— Texto para leer —

Para un inversor conservador, esa previsibilidad pesa mucho. El problema es que la renta fija tampoco es inmune al riesgo. Si el inversor vende antes del vencimiento, el precio del bono puede subir o bajar según se muevan los tipos de interés. Y si la inflación supera la rentabilidad obtenida, el poder adquisitivo real puede deteriorarse.
Por eso la comparación correcta no es “dividendo contra bono” como si fueran productos equivalentes. La pregunta útil es otra: ¿busco estabilidad de flujos, potencial de crecimiento, diversificación o una mezcla de las tres cosas?

Qué aporta un ETF de dividendos frente a comprar acciones sueltas
La tercera vía es el ETF de dividendos. En lugar de elegir unas pocas compañías españolas, el inversor compra una cesta diversificada que replica un índice de empresas con una política de reparto determinada. Puede ser global, europea, estadounidense o centrada en compañías de alta rentabilidad por dividendo.
La CNMV recuerda que los ETF funcionan a medio camino entre un fondo y una acción: replican un índice, cotizan en mercado y pueden pagar dividendos si la política del producto es de distribución. Pero no todos lo hacen igual. Hay ETF que reparten rentas y otros que acumulan los dividendos dentro del fondo.
Un ejemplo conocido es el iShares STOXX Global Select Dividend 100 UCITS ETF, que sigue un índice de 100 compañías de alta rentabilidad por dividendo de Europa, Norteamérica y Asia-Pacífico. Según justETF, tiene un TER del 0,46%, réplica física, política de distribución y ticker principal ISPA. Otro caso habitual para mirar el mercado global es Vanguard FTSE All-World High Dividend Yield UCITS ETF, con enfoque mundial y distribución de rentas.
La ventaja del ETF es la diversificación. El inconveniente es que el inversor asume riesgo de mercado, divisa si el producto no está cubierto, costes internos y la metodología del índice. Además, un ETF de alto dividendo puede acabar cargado de sectores maduros o empresas baratas por una razón.
Para quien esté comparando opciones, tiene sentido revisar antes una selección de mejores ETFs de dividendos y mirar índice, TER, política de reparto, divisa, tamaño del fondo y liquidez.

— Filas mostradas —
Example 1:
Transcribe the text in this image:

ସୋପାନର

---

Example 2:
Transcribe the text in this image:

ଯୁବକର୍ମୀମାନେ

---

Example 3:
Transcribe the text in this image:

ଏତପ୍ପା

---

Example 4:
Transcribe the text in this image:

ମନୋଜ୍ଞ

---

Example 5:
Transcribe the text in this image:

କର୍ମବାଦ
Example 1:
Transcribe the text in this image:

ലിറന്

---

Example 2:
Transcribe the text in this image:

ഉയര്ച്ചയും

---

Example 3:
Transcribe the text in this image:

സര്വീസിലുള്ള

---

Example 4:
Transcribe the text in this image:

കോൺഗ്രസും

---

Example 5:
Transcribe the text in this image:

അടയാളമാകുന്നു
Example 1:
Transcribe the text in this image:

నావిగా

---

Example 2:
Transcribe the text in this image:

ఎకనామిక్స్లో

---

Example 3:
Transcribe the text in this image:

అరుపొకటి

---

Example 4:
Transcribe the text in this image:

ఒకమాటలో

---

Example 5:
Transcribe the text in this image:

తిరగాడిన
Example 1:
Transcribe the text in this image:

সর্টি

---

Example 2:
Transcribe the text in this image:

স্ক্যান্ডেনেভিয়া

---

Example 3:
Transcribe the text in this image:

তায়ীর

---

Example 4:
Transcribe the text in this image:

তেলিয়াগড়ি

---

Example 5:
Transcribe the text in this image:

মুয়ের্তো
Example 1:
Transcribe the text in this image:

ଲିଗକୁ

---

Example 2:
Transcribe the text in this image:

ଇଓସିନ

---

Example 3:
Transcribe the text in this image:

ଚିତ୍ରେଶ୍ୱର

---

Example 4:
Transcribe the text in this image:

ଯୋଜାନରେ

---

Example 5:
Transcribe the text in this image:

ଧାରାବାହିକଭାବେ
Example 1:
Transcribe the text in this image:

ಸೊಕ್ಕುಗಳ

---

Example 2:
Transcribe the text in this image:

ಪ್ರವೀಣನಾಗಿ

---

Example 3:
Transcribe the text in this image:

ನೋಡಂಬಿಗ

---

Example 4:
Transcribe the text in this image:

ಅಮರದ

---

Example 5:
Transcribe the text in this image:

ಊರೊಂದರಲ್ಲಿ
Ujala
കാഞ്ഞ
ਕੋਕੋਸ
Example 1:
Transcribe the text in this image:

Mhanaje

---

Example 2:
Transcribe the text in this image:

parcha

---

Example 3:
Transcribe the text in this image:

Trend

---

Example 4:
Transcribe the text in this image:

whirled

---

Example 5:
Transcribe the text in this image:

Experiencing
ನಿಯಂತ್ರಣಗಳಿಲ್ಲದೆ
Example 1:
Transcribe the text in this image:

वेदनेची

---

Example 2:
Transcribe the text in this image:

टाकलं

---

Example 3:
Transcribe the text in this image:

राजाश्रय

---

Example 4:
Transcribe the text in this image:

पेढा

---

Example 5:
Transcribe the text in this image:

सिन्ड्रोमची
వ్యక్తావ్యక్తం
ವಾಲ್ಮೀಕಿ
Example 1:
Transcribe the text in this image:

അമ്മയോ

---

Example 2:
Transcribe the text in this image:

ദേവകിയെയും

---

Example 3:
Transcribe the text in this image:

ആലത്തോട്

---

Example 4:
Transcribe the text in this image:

— Ejercicios —
A. En el texto sobre los ETF de dividendos, ¿qué TER tiene el iShares STOXX Global Select Dividend 100 UCITS ETF según justETF?
B. Sigue escribiendo el texto sobre los ETF de dividendos desde donde termina.

— Respuestas escritas —
A. Un TER del 0,46%.

B.
Fiscalidad, costes y cartera: los filtros que importan
La fiscalidad también cambia la foto. Dividendos, intereses y ganancias patrimoniales forman parte de la base del ahorro en el IRPF. Según la Agencia Tributaria, desde 2025 la escala general del ahorro llega hasta el 30% para importes superiores a 300.000 euros. Para la mayoría de inversores, el punto práctico es sencillo: la rentabilidad bruta no es la rentabilidad final.
En acciones españolas, el inversor cobra dividendos con retención. En bonos, tributa por los rendimientos obtenidos. En ETF, la CNMV señala que el régimen fiscal se aproxima al de las acciones y que las participaciones en fondos cotizados no disfrutan del traspaso fiscal propio de muchos fondos de inversión tradicionales.
También pesan las comisiones. Un bono comprado directamente puede tener costes de intermediación y custodia según la entidad. Una cartera de acciones exige pagar compraventas, custodia si aplica y asumir concentración. Un ETF añade TER, horquilla de compraventa y posibles costes del bróker.
Ahí es donde conviene ampliar la comparación hacia mejores ETFs de renta fija o mejores ETFs para invertir a largo plazo, no para copiar una cartera, sino para entender qué exposición se está comprando realmente.
La decisión no debería empezar por el porcentaje más alto. Debería empezar por el papel que esa renta va a jugar en la cartera. Si se busca estabilidad, el bono pesa más. Si se busca crecimiento con ingresos variables, las acciones de dividendos tienen sentido. Si se busca diversificación sencilla, el ETF puede encajar mejor. En los tres casos, la clave está en no confundir renta esperada con ausencia de riesgo.